** TASK DIRECTIONS **
Copy all lines in the data that contain the string "lists".

** SOURCE MATERIAL **

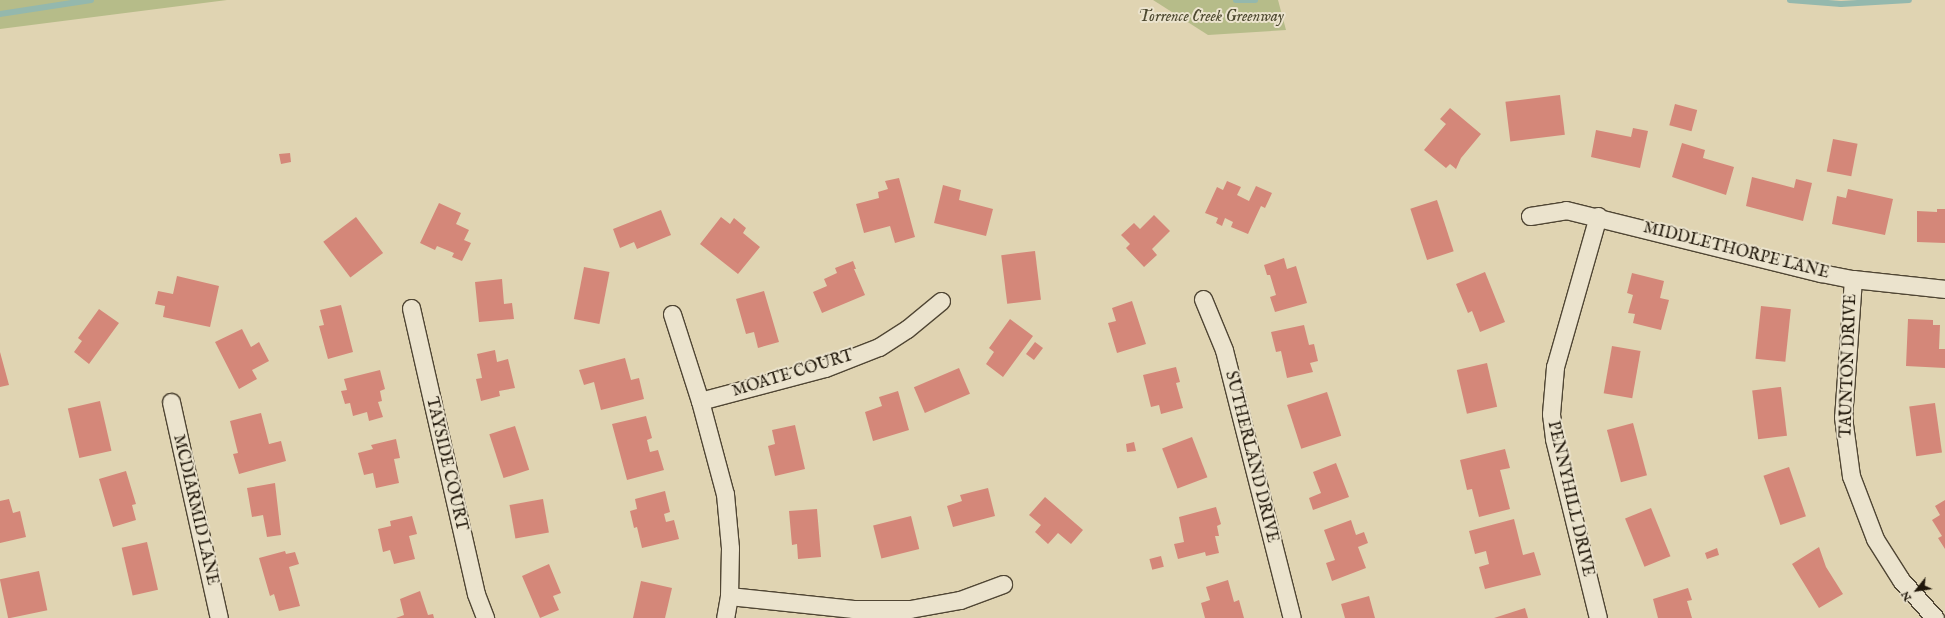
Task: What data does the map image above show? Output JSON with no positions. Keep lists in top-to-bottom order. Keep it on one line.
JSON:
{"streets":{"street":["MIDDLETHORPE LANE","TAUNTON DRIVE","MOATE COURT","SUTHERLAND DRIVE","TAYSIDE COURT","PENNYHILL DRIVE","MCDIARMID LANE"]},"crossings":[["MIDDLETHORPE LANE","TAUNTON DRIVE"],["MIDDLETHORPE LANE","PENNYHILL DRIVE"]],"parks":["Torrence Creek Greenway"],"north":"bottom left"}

--

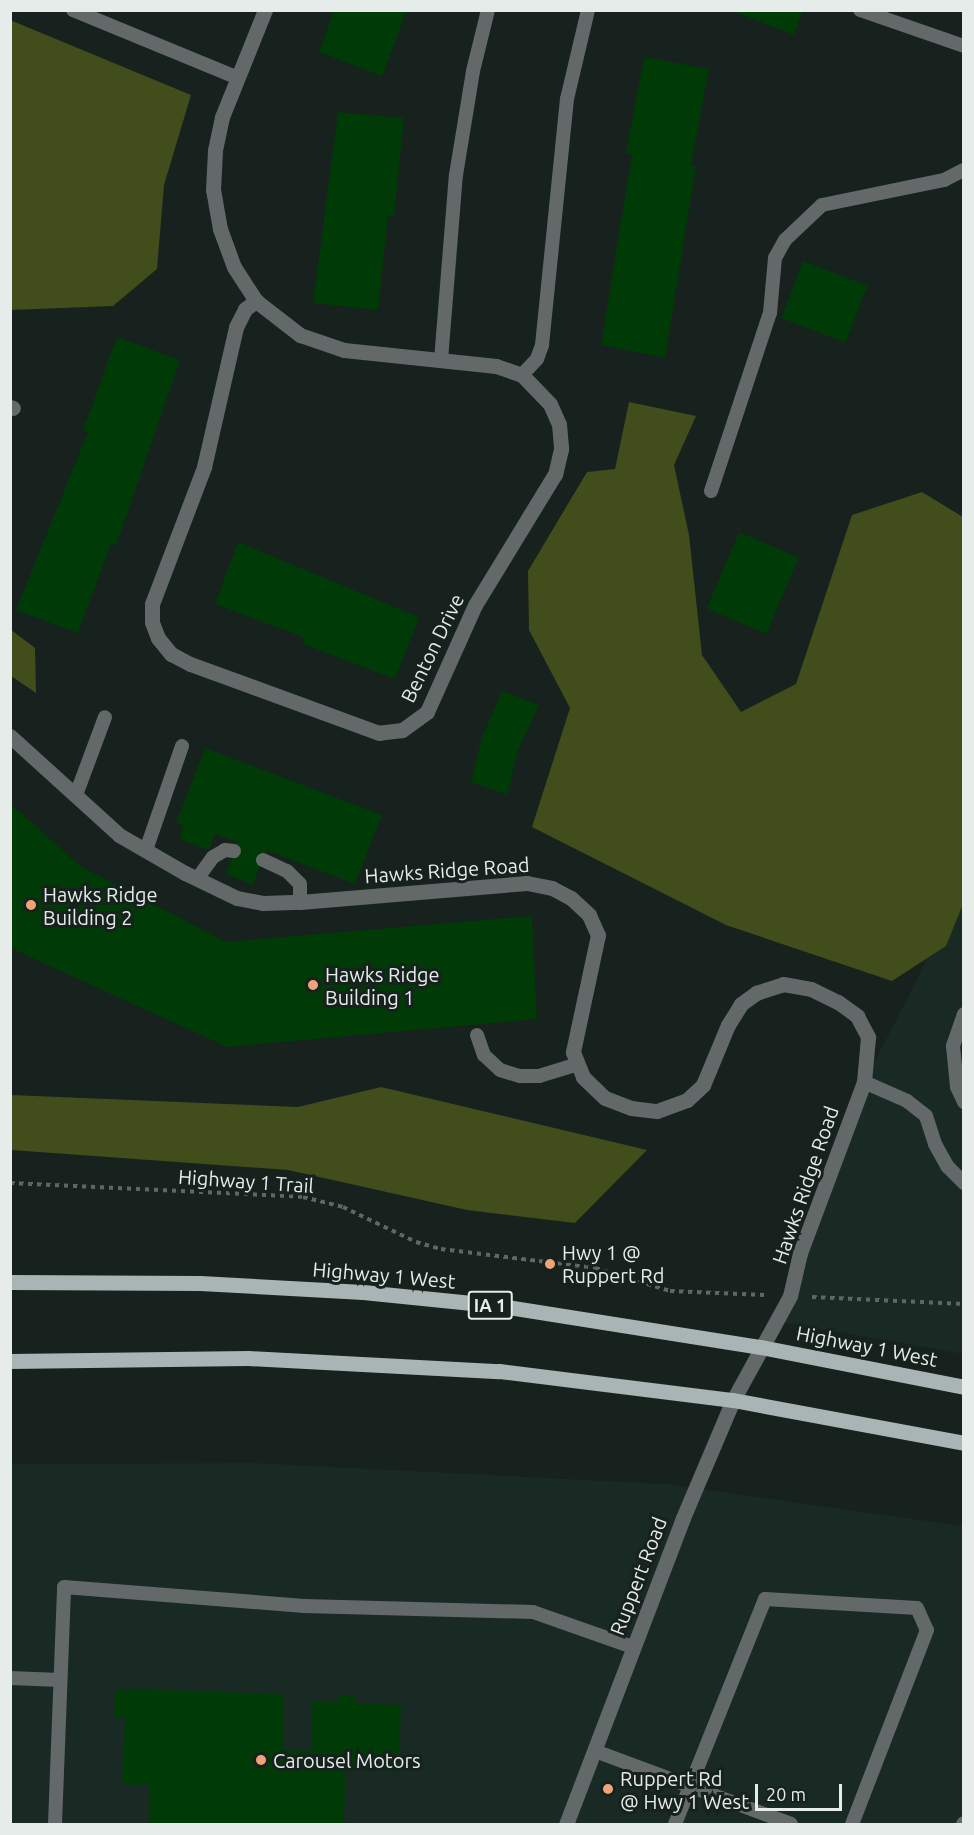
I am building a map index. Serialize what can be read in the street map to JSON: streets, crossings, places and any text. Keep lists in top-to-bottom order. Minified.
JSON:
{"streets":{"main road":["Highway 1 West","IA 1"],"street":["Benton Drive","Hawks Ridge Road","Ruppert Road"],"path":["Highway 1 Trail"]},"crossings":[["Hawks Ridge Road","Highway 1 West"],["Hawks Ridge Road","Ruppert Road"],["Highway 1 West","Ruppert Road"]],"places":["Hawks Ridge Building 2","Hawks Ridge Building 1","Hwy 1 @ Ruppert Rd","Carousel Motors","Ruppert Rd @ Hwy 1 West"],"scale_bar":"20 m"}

** ANSWER TO THIS TASK **
Task: What data does the map image above show? Output JSON with no positions. Keep lists in top-to-bottom order. Keep it on one line.
I am building a map index. Serialize what can be read in the street map to JSON: streets, crossings, places and any text. Keep lists in top-to-bottom order. Minified.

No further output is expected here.